Let us see how the two most critical features (Bat_Runs_sc
and Bowl_Wkts_sc
) affects our predicted role.
|
|
I have plotted a diagonal line, below which most of the points are clustered. It represents a kind of pareto-frontier which only exceptional players can breach. Note that there is no statistical basis for my choice of x and y intercepts, I just based it on visual inspection. Let us see the list of players who reside above this threshold.
|
|
Bio_Full_name | Bat_Mat | predicted_role_rf | Bowl_Wkts_sc | Bat_Runs_sc | |
---|---|---|---|---|---|
62 | Steven Peter Devereux Smith | 59 | Batsman | 0.288136 | 98.237288 |
377 | Ravindrasinh Anirudhsinh Jadeja | 35 | Bowler | 4.714286 | 33.600000 |
380 | Ravichandran Ashwin | 55 | Bowler | 5.527273 | 37.363636 |
456 | Christopher Lance Cairns | 62 | Allrounder | 3.516129 | 53.548387 |
526 | Shakib Al Hasan | 51 | Allrounder | 3.686275 | 70.470588 |
720 | Sikandar Raza Butt | 9 | Allrounder | 1.444444 | 84.111111 |
832 | Donald George Bradman | 52 | Batsman | 0.038462 | 134.538462 |
1133 | Herbert Vivian Hordern | 7 | Bowler | 6.571429 | 36.285714 |
1177 | Richard John Hadlee | 86 | Bowler | 5.011628 | 36.325581 |
1240 | Yasir Shah | 28 | Bowler | 5.892857 | 15.892857 |
1468 | Jacques Henry Kallis | 166 | Allrounder | 1.759036 | 80.054217 |
1548 | Charles Thomas Biass Turner | 17 | Bowler | 5.941176 | 19.000000 |
1748 | Garfield St Aubrun Sobers | 93 | Allrounder | 2.526882 | 86.365591 |
1825 | Michael John Procter | 7 | Bowler | 5.857143 | 32.285714 |
1838 | Robert Graeme Pollock | 23 | Batsman | 0.173913 | 98.086957 |
1849 | Edgar John Barlow | 30 | Allrounder | 1.333333 | 83.866667 |
1860 | Trevor Leslie Goddard | 41 | Allrounder | 3.000000 | 61.365854 |
2157 | Ian Terence Botham | 102 | Allrounder | 3.754902 | 50.980392 |
2285 | Mulvantrai Himmatlal Mankad | 44 | Allrounder | 3.681818 | 47.931818 |
2386 | Imran Khan Niazi | 88 | Allrounder | 4.113636 | 43.261364 |
2522 | George Aubrey Faulkner | 25 | Allrounder | 3.280000 | 70.160000 |
2741 | George Joseph Thompson | 6 | Allrounder | 3.833333 | 45.500000 |
2769 | Sydney Francis Barnes | 27 | Bowler | 7.000000 | 8.962963 |
2809 | Thomas Richardson | 14 | Bowler | 6.285714 | 12.642857 |
2821 | John James Ferris | 9 | Bowler | 6.777778 | 12.666667 |
2845 | George Alfred Lohmann | 18 | Bowler | 6.222222 | 11.833333 |
The list is dominated by exceptional all-rounders. Among specialists, bowlers fare better. Perhaps it is my fault that I set the bar for greatness too high. The Bat_Runs_sc
of Bradman is so far ahead of the rest, that it one tends to choose a higher value for y-intercept.

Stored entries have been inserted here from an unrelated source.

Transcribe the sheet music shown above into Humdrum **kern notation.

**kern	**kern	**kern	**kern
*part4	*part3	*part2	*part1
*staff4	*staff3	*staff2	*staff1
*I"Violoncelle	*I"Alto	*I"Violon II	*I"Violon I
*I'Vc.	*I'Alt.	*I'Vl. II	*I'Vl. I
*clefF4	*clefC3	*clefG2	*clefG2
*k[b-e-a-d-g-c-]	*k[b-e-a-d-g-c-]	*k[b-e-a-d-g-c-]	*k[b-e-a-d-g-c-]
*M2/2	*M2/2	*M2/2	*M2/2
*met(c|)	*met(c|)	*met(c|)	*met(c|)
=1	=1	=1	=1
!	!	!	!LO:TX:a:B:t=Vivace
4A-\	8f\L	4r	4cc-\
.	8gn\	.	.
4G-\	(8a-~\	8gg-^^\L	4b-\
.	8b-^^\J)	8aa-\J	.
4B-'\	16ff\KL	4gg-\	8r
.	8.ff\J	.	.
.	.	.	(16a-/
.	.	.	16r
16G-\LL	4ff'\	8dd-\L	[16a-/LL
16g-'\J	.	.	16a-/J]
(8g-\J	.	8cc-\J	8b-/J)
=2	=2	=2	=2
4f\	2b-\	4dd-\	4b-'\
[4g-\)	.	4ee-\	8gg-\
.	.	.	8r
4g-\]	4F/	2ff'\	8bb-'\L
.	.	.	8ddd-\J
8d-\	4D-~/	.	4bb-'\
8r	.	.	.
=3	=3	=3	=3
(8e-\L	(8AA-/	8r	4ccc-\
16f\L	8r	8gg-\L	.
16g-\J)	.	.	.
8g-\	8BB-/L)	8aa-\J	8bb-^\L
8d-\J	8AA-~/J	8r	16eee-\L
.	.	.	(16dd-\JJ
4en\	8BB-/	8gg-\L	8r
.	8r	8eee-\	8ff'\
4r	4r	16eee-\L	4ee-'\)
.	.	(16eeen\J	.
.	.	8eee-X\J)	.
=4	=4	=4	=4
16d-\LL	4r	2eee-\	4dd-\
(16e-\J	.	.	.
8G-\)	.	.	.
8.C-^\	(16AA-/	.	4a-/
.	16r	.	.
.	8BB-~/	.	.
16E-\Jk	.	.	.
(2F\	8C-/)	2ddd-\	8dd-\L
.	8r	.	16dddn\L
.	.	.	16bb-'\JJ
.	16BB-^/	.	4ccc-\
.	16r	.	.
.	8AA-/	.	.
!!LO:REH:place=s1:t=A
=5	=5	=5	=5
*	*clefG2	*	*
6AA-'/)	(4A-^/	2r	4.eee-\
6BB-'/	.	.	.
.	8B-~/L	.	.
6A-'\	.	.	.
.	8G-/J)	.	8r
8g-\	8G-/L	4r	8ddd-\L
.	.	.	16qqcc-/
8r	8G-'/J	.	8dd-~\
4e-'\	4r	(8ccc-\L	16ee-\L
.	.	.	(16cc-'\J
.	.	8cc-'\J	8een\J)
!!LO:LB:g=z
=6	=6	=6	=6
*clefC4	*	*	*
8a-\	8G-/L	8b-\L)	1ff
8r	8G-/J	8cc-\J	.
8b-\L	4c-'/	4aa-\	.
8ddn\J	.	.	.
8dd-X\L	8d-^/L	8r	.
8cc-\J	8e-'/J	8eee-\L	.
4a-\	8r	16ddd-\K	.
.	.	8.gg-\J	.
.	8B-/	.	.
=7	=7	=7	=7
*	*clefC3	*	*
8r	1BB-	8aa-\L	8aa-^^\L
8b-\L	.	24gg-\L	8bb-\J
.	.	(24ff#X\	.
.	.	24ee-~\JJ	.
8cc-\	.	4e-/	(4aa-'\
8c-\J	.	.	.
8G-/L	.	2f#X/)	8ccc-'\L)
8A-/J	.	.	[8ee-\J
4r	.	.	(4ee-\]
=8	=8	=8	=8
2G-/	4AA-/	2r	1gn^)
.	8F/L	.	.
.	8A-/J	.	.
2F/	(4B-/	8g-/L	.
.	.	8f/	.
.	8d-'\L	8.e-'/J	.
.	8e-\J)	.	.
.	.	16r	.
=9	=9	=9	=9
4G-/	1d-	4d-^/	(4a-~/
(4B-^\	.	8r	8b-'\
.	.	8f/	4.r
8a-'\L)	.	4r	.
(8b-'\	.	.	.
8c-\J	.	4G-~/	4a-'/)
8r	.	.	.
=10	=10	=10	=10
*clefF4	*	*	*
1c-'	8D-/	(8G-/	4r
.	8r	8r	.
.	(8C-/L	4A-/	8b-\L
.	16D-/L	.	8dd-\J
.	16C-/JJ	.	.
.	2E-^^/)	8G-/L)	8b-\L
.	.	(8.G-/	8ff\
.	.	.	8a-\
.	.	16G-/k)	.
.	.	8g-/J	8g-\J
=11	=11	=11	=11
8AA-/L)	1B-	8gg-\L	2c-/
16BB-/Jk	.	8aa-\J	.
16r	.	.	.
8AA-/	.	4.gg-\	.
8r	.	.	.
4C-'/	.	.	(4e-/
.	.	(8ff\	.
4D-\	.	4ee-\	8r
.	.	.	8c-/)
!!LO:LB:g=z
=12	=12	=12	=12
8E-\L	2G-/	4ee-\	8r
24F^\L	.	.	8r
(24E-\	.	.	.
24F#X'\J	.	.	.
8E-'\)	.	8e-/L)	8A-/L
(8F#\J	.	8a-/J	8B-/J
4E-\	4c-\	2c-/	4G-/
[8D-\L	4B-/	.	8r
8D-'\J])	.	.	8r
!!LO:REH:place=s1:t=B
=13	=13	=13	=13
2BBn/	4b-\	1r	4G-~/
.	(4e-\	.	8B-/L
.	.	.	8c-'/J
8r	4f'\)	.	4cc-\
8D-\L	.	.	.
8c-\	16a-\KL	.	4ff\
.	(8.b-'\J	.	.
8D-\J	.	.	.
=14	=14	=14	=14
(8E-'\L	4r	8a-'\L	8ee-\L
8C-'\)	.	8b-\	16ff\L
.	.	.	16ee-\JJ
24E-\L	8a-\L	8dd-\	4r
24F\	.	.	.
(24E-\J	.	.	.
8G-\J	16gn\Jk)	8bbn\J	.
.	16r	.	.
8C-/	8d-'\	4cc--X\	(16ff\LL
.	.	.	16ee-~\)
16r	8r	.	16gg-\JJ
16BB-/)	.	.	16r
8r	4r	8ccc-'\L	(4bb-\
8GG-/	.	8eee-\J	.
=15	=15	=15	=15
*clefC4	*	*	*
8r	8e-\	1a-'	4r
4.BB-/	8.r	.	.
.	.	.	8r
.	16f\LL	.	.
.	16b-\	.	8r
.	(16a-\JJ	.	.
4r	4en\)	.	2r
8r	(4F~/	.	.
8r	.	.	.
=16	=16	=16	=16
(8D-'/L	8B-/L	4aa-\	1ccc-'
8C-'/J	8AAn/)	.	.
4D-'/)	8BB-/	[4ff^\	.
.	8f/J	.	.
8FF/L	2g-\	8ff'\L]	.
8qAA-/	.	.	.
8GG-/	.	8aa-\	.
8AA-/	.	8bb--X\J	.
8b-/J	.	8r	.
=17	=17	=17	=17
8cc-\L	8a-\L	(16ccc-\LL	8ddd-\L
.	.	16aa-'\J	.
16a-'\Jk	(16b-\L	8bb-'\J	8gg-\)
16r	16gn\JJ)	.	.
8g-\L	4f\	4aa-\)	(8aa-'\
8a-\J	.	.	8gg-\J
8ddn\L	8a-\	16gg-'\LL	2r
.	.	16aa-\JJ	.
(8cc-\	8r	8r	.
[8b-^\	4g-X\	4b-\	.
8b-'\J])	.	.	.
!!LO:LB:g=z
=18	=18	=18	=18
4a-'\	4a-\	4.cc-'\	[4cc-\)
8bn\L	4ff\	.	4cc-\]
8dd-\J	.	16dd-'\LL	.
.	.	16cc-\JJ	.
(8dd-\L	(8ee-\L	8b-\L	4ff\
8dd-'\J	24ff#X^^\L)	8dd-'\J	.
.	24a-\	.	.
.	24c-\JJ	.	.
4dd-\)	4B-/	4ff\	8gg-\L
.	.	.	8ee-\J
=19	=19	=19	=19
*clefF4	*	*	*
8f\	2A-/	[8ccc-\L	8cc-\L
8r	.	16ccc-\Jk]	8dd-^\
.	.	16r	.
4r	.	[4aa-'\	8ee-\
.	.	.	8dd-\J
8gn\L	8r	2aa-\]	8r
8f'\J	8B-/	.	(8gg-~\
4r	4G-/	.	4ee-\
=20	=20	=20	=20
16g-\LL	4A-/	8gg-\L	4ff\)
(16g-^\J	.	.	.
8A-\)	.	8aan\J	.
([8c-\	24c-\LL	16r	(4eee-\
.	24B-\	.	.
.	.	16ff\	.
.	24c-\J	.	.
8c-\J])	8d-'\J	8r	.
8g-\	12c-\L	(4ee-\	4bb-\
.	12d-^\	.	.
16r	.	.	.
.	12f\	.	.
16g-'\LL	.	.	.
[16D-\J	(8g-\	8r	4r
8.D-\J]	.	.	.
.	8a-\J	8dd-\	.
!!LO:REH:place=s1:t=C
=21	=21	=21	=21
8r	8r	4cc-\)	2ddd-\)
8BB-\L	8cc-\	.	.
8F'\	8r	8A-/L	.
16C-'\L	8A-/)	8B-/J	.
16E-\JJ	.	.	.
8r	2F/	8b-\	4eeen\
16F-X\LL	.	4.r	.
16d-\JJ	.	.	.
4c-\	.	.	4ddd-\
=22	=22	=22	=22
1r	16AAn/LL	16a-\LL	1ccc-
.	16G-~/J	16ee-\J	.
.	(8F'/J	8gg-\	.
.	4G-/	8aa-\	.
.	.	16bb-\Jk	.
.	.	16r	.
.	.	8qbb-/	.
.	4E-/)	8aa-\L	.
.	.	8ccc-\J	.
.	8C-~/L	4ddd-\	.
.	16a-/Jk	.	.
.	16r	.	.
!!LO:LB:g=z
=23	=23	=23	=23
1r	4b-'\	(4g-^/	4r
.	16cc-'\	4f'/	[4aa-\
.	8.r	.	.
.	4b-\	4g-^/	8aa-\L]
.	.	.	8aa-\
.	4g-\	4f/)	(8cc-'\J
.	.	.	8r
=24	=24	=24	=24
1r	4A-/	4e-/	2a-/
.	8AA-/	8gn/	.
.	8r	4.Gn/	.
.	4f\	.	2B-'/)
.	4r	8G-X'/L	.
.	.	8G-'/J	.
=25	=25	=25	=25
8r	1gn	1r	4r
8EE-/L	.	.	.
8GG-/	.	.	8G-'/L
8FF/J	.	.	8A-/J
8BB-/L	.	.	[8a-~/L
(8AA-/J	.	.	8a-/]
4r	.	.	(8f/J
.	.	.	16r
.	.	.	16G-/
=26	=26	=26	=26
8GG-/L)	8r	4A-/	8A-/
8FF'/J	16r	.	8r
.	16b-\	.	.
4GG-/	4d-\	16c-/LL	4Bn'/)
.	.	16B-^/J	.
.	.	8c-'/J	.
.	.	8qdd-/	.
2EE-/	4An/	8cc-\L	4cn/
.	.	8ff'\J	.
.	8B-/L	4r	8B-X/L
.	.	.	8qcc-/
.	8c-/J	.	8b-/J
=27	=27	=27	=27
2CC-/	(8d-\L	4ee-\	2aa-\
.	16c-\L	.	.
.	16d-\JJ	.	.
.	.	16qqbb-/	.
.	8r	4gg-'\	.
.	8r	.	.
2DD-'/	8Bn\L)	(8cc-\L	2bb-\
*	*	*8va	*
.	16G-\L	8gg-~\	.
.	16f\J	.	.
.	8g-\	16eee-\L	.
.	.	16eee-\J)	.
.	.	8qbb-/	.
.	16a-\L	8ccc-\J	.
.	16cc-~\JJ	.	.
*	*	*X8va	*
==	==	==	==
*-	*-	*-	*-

Finally let us plot Bat_Runs_sc
against predicted playing role using a violin plot. This will shows distribution of runs scored across the multiple categories of playing role. We can see that for batsmen, the bulk of the violin plot is top heavy whereas for the bowlers it is bottom heavy.
|
|
Conclusion
If you review the length of the posts, less than 20% is allocated to running the actual machine learning code. That closely reflects the time spent on this project as well. Bulk of the time is spent in collecting and curating the data. Also the results from RandomForest Classifier is revealing. Right tool for the right job is often more effective than a generic tool which is universally useful.
Machine Learning and Data science is a vast subject. Despite the length of this post, I have barely touched the surface of this domain. Apart from the knowledge of tools and procedures, one needs to have a good understanding of the data and be conscious of the inherent biases in the numerical models.
Finally, scikit-learn is an excellent resource for learning and practising Machine learning. It has excellent documentation and helper functions for many of the common tasks. I found Python Data Science Handbook to be another great freely available resource.